Behind the palace lies a great green hill, and behind that rests the military centres of Ilia. Here is where Commanders are trained to lead armies, and the children of Fraehalders are taught the ways of war and governing so that they may defend the land the King gifted to their family. The best horses from across Rupani, and occasionally from other nations, are brought to our corral in order to breed the finest horses our nation has. These horses are gifted upon commission to Commanders and Generals, and the very best is reserved the King and Queen and their children. Occasionally one of the prized horses is purchased by a particularly wealthy Fraehalder with the permission of the King. It is truly an honour to have a horse of your family selected for breeding by the royal horse breeders, and it is common for a soldier that acquires the offspring of one of these prize horses to visit the family with gifts of thanks from the horse’s maiden battle.

See the brown coloured houses? That is the poor district, the least safe part of town. Those that live in the poor district tend to be down on their luck merchants whom cannot afford to pay taxes to the city. The strict rules of the poor district mostly prevent crime, but there are always dissidents in that district.
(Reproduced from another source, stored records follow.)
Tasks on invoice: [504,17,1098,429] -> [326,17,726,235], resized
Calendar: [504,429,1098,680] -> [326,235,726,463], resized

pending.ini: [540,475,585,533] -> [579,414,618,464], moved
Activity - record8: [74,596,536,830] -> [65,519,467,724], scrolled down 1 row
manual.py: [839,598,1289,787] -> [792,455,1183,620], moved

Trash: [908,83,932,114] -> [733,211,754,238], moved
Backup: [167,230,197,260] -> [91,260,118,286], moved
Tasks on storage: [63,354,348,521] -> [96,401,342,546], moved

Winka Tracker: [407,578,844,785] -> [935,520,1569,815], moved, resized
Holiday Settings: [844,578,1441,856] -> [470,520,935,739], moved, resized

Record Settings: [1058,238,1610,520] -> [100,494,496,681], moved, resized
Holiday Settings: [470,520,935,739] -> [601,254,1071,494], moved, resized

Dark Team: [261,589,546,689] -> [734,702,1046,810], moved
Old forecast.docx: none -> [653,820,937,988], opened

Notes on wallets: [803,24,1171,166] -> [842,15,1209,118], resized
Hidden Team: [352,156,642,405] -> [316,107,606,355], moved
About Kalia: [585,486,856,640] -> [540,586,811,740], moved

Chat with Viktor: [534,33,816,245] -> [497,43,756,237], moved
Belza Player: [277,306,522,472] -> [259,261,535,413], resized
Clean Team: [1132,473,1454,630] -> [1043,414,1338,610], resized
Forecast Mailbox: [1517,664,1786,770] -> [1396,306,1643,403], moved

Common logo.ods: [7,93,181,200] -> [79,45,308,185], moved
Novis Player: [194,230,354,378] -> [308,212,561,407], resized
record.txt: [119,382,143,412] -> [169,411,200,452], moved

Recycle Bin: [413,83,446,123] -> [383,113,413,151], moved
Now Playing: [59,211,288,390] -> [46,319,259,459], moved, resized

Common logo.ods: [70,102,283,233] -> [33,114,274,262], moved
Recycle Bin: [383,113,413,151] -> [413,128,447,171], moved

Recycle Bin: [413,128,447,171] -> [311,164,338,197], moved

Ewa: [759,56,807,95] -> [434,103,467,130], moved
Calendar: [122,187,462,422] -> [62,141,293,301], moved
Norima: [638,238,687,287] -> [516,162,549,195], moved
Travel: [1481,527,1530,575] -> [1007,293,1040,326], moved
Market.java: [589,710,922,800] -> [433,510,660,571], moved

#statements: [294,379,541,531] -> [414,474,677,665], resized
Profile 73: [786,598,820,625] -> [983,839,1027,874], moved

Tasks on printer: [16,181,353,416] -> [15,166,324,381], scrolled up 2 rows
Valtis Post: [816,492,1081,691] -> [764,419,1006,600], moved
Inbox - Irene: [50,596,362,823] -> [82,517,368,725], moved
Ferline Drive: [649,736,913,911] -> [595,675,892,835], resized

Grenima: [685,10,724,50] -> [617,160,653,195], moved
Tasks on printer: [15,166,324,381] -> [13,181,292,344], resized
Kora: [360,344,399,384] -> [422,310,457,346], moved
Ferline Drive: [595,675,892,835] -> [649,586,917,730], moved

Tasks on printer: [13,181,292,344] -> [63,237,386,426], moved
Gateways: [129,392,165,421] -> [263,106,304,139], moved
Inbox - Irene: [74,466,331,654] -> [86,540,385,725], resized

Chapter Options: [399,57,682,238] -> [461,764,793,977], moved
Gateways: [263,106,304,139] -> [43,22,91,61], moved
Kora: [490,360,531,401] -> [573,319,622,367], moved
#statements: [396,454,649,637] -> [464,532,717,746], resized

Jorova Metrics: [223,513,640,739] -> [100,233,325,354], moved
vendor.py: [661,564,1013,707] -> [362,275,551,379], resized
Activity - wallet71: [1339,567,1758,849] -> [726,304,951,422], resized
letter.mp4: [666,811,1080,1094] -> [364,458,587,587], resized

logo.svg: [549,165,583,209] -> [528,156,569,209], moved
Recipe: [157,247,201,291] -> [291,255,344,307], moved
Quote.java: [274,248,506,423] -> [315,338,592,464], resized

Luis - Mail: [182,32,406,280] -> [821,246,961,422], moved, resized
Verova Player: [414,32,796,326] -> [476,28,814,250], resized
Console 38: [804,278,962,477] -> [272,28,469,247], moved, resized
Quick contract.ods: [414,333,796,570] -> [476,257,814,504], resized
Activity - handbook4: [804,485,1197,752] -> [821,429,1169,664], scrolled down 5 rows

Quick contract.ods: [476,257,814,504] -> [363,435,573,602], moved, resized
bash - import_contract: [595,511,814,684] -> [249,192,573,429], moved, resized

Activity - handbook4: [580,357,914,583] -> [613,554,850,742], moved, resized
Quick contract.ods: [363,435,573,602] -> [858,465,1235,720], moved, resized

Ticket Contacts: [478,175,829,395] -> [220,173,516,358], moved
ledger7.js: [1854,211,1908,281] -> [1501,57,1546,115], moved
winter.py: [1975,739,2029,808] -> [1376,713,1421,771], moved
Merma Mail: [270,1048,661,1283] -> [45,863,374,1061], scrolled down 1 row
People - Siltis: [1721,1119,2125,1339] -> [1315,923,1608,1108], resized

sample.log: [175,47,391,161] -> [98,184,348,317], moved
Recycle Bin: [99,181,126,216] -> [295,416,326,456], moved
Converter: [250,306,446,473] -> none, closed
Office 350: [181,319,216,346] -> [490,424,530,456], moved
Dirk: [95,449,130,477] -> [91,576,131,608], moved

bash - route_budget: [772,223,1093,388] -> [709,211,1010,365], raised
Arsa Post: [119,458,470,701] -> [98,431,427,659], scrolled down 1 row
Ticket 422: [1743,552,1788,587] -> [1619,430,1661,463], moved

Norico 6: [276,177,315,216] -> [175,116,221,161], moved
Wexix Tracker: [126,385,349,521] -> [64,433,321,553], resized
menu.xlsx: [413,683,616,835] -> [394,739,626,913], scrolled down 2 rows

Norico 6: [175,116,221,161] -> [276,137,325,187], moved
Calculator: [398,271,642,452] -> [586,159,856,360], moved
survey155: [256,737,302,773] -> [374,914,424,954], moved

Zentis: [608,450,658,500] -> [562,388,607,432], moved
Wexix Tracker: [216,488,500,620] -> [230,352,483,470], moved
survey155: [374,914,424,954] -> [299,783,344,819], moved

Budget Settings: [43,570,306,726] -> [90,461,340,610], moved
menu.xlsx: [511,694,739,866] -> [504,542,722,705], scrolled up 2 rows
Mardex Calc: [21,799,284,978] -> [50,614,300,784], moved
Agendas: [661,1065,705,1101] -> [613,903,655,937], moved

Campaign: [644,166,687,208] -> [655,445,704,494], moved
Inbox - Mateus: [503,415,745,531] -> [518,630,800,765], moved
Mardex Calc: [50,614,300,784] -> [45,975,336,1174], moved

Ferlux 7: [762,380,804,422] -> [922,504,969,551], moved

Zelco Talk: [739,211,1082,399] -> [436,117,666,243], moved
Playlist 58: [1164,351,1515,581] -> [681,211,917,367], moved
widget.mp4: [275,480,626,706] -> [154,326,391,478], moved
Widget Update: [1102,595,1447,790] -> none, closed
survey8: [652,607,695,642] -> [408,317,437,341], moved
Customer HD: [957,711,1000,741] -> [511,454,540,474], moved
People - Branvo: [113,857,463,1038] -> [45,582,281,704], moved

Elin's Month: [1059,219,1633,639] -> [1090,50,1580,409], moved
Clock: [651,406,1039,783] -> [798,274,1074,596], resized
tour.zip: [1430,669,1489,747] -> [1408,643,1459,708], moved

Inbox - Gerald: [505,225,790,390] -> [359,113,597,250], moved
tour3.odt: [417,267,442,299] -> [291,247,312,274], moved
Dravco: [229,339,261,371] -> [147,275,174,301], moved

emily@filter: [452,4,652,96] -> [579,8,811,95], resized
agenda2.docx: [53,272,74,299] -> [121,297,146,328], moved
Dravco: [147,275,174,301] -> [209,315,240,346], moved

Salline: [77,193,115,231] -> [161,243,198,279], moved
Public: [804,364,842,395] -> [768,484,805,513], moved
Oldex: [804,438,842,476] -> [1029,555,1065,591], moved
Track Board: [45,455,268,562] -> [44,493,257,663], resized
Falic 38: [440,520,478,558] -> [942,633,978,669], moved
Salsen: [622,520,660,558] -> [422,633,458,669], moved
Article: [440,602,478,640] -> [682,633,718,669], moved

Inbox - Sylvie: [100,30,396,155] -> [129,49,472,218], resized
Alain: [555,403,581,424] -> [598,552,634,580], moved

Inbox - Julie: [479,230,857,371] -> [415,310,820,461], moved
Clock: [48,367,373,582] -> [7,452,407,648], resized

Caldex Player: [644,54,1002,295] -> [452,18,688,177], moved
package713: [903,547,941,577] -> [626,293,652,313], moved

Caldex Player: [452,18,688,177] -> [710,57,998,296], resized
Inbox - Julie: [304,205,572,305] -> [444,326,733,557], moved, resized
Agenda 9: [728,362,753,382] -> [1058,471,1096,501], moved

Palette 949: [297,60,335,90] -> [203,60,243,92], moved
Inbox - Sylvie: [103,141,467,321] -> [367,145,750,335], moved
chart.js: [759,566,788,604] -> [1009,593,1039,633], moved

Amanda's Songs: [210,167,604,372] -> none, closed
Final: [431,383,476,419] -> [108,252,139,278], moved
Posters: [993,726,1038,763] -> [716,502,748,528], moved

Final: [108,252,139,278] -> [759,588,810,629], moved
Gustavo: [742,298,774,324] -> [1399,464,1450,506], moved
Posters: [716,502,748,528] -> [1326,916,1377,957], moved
The buildings are brown as the citizens are forbidden from painting the temporary houses, and also because few citizens wish to live there long enough to call any house a home. As people regain financial stability, they typically move to the middle district again. Houses in the poor district are small, especially for families, and afford no room for ancestor rooms. Thus, there are dedicated buildings where remains are kept for many families, and up to fifty families will honour their families together while they live in the poor district. Some houses have multiple tiers with one family living on each floor – often these houses are inhabited by an extended family, such as the married child living on the second floor with their children and spouse while the rest of the family lives on the first floor. The poor district has its own docks as well, to keep them from getting in the way of those that are making ends meet. Those that make no effort to improve their station are encouraged to leave and seek out a town that will take them in.

Those with jobs and money live in the middle district. This is also where the market and all trading occurs. The citizens here paint their houses a bright crimson, to contrast with the blue of the Royal Palace. Most merchant ships dock here, and goods often travel along the wide roads of the markets, with vendors displaying their wares to all passersby, enticing them into buying anything from trinkets to food to clothing or weapons. This is also where you will find an inn and tavern if you want to sleep in a bed for the night. With plenty of warehouse space, large family homes, and small bazaars, the middle district is always busy and full of people. Just be sure to stay off the market roads during the turn of the moons, the celebrations fill the streets to the brim!

Be sure to take a break at one of the taverns. I recommend the Swift Current, which has local ale that is so strong it is barely legal! Before we leave there will be time to visit the market roads and bazaars, so this is a great time to pick up souvenirs for your family!